TASK OBJECTIVE:
Could you output only the lines from the one containing "324,1611 340,1636 365,1694" through the last line of the data, both included?

THE RECORDS:
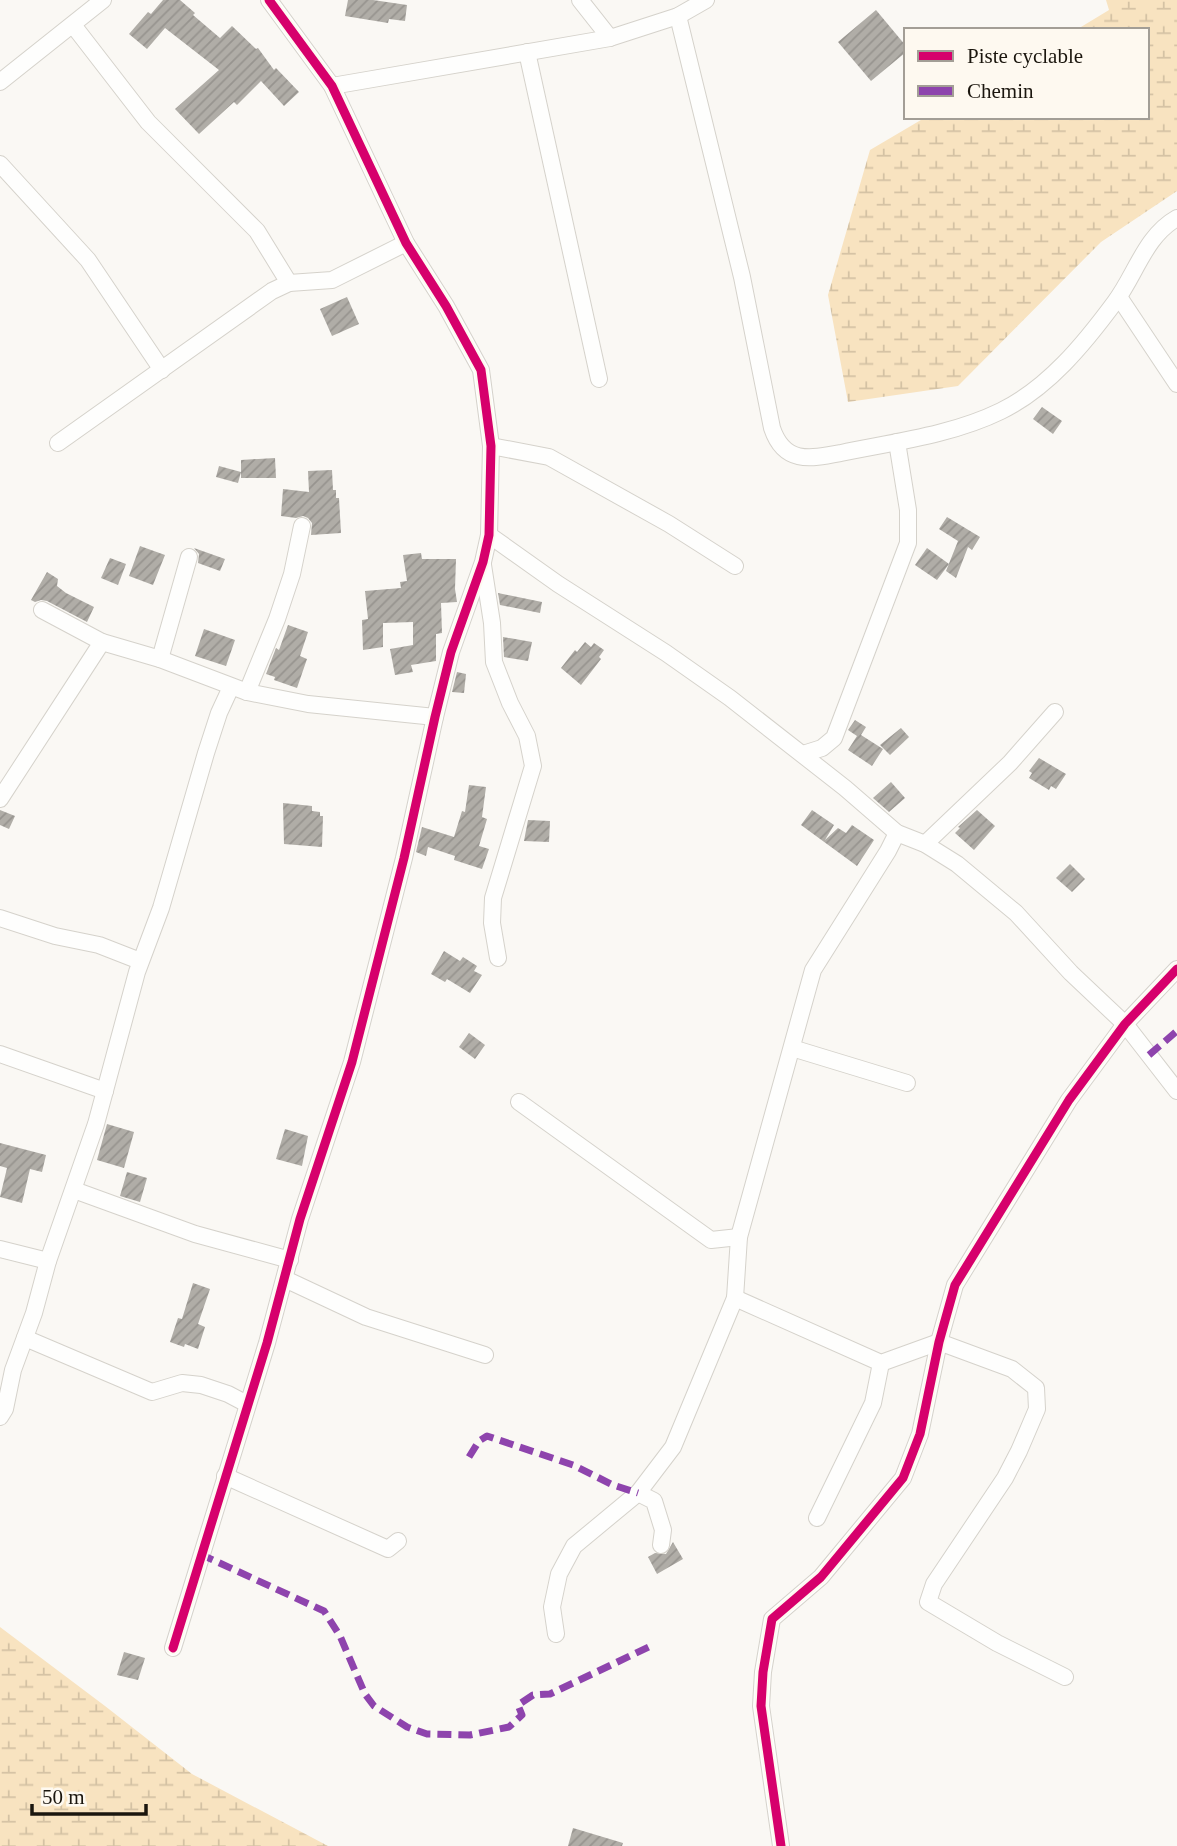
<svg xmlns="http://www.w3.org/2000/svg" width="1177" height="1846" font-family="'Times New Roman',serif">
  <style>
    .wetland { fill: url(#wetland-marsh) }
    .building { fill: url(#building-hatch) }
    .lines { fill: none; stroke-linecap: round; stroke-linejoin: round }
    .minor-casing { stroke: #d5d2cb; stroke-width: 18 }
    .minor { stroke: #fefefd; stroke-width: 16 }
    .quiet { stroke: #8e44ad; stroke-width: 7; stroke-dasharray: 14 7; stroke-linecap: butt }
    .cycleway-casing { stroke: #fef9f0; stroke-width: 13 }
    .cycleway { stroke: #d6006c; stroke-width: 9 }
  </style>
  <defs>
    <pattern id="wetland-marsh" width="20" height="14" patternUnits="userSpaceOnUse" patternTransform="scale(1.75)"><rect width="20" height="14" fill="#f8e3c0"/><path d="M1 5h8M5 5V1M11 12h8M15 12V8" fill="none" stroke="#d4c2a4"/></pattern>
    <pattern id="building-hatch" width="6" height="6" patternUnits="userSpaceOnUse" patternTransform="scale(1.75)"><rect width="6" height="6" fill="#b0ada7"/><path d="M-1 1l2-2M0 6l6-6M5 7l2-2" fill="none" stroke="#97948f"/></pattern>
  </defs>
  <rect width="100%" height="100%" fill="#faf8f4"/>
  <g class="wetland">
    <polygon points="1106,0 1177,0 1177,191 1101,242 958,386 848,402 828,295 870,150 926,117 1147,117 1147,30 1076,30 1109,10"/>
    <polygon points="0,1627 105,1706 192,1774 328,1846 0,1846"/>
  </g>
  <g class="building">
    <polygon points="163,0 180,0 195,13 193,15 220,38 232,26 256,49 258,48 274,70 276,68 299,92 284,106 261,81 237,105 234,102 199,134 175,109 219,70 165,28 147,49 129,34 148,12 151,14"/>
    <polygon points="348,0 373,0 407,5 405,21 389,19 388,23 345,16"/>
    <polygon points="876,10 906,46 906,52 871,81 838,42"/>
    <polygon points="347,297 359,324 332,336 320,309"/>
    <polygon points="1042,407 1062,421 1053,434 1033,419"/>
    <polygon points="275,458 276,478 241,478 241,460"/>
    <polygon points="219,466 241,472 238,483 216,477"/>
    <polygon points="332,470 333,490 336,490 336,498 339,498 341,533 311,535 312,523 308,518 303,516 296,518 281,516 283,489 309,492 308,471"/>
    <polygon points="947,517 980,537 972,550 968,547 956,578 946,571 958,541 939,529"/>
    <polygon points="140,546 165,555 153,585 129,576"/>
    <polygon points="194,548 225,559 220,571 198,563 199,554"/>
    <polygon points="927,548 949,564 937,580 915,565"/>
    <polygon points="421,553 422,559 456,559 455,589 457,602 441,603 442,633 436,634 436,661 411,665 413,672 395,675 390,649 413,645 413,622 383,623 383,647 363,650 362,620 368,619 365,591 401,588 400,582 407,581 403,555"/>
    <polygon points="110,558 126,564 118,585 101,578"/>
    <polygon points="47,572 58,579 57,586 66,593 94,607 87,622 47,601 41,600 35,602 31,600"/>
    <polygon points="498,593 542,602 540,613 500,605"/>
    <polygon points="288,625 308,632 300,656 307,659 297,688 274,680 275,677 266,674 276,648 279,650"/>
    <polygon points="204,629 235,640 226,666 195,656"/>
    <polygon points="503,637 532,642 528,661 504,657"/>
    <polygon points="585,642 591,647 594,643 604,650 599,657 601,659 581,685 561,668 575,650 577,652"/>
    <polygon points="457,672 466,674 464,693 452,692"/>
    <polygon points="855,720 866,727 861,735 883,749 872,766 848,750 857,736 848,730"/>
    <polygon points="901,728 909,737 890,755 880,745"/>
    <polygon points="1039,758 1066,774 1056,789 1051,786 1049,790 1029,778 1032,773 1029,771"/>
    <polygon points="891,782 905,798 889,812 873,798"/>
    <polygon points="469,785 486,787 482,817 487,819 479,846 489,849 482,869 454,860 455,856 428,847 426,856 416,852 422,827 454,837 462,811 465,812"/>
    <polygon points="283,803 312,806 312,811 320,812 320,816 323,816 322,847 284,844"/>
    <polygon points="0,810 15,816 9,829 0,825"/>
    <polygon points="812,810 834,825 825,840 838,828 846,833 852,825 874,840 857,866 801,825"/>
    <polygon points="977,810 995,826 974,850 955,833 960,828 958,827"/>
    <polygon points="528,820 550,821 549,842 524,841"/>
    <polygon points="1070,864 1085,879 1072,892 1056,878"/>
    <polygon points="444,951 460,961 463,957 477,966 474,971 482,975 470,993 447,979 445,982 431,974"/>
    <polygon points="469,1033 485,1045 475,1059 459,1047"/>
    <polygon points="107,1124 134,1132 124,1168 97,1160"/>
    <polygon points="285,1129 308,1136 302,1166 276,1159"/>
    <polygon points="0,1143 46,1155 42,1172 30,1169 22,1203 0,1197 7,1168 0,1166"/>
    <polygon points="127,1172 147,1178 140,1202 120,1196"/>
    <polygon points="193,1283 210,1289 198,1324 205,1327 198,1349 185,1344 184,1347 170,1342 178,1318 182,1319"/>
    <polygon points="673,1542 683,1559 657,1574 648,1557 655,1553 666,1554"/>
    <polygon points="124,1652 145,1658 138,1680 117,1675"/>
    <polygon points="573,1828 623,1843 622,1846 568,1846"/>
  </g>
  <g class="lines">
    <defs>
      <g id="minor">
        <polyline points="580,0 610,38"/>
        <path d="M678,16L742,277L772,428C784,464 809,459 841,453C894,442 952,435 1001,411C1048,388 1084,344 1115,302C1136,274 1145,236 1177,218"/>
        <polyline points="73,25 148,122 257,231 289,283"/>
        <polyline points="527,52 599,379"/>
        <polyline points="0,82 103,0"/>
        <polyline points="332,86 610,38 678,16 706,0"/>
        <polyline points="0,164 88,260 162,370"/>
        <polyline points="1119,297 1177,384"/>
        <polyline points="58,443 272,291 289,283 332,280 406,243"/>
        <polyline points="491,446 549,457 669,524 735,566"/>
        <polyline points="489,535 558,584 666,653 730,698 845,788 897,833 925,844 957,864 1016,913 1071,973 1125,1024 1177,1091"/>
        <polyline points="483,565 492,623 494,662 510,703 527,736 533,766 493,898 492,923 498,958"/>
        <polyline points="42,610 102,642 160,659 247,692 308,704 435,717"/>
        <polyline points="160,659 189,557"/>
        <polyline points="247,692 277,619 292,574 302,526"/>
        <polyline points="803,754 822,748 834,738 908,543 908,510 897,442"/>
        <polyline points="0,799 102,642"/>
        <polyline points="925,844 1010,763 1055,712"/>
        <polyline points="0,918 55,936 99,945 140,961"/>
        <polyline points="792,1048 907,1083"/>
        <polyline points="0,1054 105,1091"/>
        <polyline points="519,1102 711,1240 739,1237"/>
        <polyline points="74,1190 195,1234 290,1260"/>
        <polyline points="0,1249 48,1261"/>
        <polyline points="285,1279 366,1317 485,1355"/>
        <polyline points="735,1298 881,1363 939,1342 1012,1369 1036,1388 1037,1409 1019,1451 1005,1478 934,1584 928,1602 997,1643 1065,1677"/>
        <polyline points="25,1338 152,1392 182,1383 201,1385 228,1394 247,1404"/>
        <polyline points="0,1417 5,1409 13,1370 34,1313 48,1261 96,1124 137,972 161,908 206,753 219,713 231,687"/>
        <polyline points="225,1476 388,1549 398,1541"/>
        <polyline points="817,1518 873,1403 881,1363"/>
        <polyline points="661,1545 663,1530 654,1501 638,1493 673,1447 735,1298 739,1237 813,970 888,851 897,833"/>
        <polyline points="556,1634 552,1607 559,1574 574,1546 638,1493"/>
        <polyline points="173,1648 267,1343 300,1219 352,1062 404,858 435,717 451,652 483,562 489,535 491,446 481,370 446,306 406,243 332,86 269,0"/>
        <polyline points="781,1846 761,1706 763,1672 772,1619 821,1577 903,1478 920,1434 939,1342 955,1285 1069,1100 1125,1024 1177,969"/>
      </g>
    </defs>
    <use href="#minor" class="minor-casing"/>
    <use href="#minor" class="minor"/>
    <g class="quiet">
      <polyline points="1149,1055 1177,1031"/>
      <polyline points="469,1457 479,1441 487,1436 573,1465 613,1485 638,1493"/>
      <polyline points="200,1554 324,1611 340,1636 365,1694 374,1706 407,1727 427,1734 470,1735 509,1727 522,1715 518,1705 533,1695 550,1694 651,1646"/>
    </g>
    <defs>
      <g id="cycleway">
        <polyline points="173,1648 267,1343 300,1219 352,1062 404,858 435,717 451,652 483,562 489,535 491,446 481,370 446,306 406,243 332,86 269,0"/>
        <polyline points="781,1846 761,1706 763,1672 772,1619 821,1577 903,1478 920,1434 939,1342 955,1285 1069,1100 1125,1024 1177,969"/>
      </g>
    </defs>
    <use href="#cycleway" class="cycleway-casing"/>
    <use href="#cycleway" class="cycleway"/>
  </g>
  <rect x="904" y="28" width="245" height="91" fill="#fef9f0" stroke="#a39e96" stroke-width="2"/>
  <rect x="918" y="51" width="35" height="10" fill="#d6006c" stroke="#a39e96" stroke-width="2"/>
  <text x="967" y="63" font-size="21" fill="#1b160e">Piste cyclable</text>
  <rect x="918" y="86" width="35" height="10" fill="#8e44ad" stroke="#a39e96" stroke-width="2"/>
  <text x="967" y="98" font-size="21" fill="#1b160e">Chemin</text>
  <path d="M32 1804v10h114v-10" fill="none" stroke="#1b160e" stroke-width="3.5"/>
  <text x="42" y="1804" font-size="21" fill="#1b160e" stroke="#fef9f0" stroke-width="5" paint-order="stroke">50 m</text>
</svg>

RESULT:
      <polyline points="200,1554 324,1611 340,1636 365,1694 374,1706 407,1727 427,1734 470,1735 509,1727 522,1715 518,1705 533,1695 550,1694 651,1646"/>
    </g>
    <defs>
      <g id="cycleway">
        <polyline points="173,1648 267,1343 300,1219 352,1062 404,858 435,717 451,652 483,562 489,535 491,446 481,370 446,306 406,243 332,86 269,0"/>
        <polyline points="781,1846 761,1706 763,1672 772,1619 821,1577 903,1478 920,1434 939,1342 955,1285 1069,1100 1125,1024 1177,969"/>
      </g>
    </defs>
    <use href="#cycleway" class="cycleway-casing"/>
    <use href="#cycleway" class="cycleway"/>
  </g>
  <rect x="904" y="28" width="245" height="91" fill="#fef9f0" stroke="#a39e96" stroke-width="2"/>
  <rect x="918" y="51" width="35" height="10" fill="#d6006c" stroke="#a39e96" stroke-width="2"/>
  <text x="967" y="63" font-size="21" fill="#1b160e">Piste cyclable</text>
  <rect x="918" y="86" width="35" height="10" fill="#8e44ad" stroke="#a39e96" stroke-width="2"/>
  <text x="967" y="98" font-size="21" fill="#1b160e">Chemin</text>
  <path d="M32 1804v10h114v-10" fill="none" stroke="#1b160e" stroke-width="3.5"/>
  <text x="42" y="1804" font-size="21" fill="#1b160e" stroke="#fef9f0" stroke-width="5" paint-order="stroke">50 m</text>
</svg>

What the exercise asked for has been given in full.